[Camera-frame cuboid estimates]
+---+
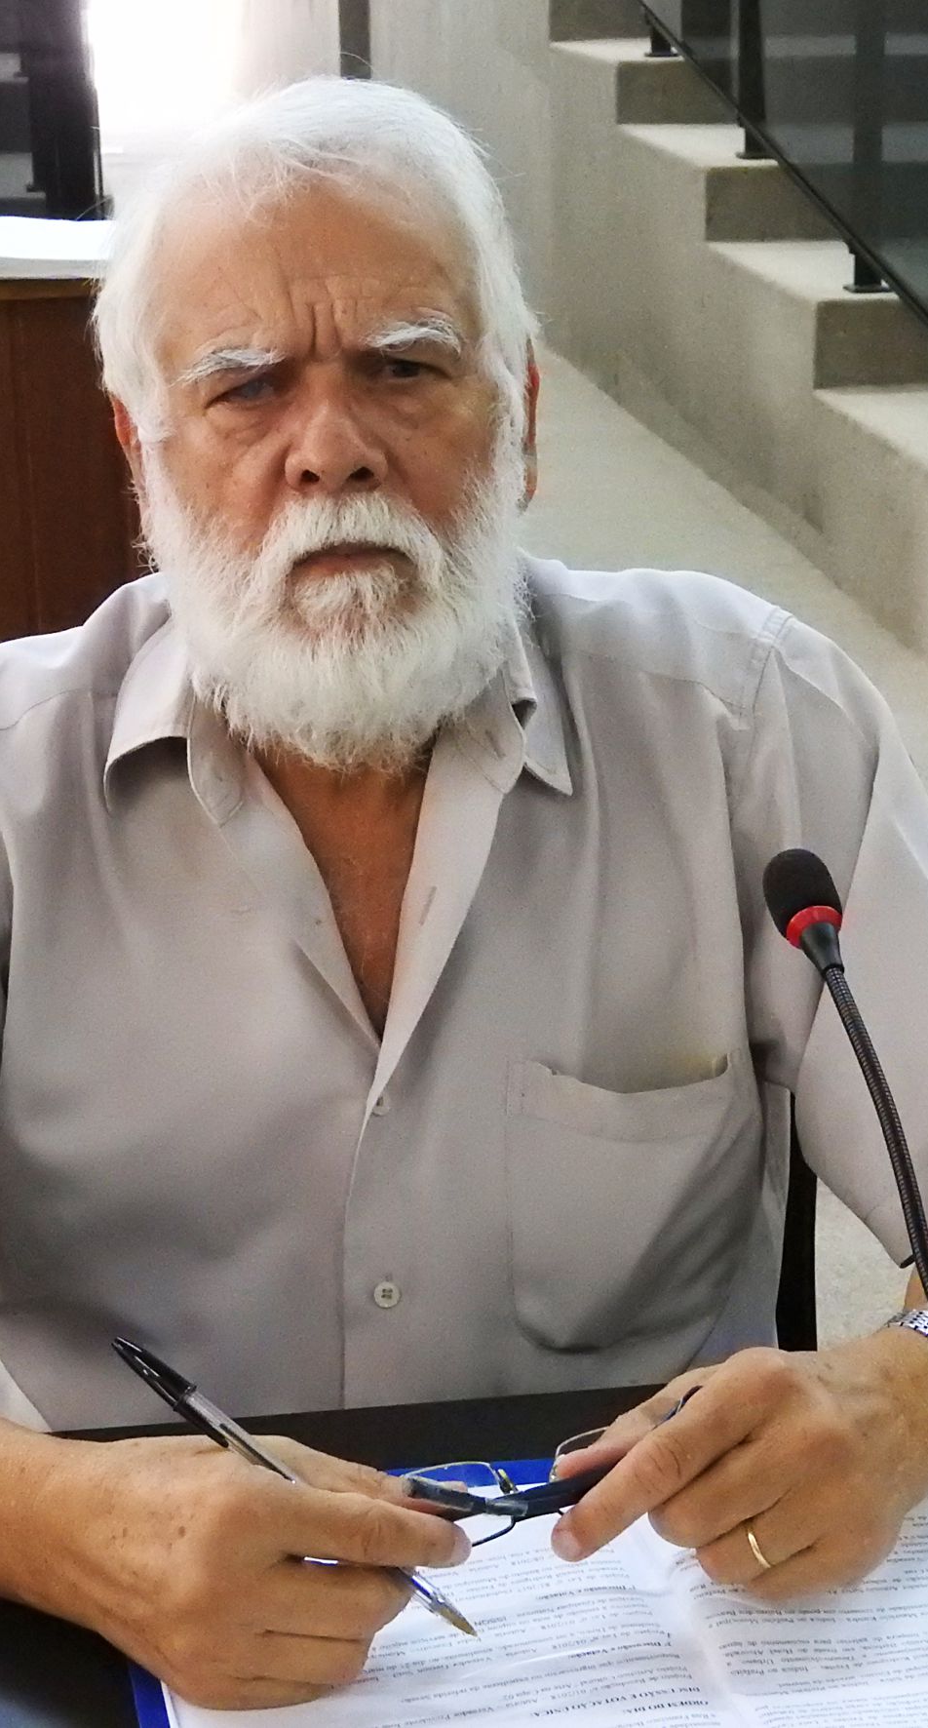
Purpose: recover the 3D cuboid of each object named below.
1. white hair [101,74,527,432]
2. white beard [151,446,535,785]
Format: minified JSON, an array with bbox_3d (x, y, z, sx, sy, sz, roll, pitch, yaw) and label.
[{"bbox_3d":[-0.065,-0.250,1.460,0.188,0.180,0.195,-4,11,-4],"label":"white hair"},{"bbox_3d":[-0.054,-0.102,1.387,0.160,0.138,0.115,-4,11,-4],"label":"white beard"}]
+---+
__Work order__. Write out every item above word for word, but leave out the pictures.

__Answer box__.
Purpose: recover the 3D cuboid of each object named below.
1. white hair [101,74,527,432]
2. white beard [151,446,535,785]
Format: minified JSON, an array with bbox_3d (x, y, z, sx, sy, sz, roll, pitch, yaw) and label.
[{"bbox_3d":[-0.065,-0.250,1.460,0.188,0.180,0.195,-4,11,-4],"label":"white hair"},{"bbox_3d":[-0.054,-0.102,1.387,0.160,0.138,0.115,-4,11,-4],"label":"white beard"}]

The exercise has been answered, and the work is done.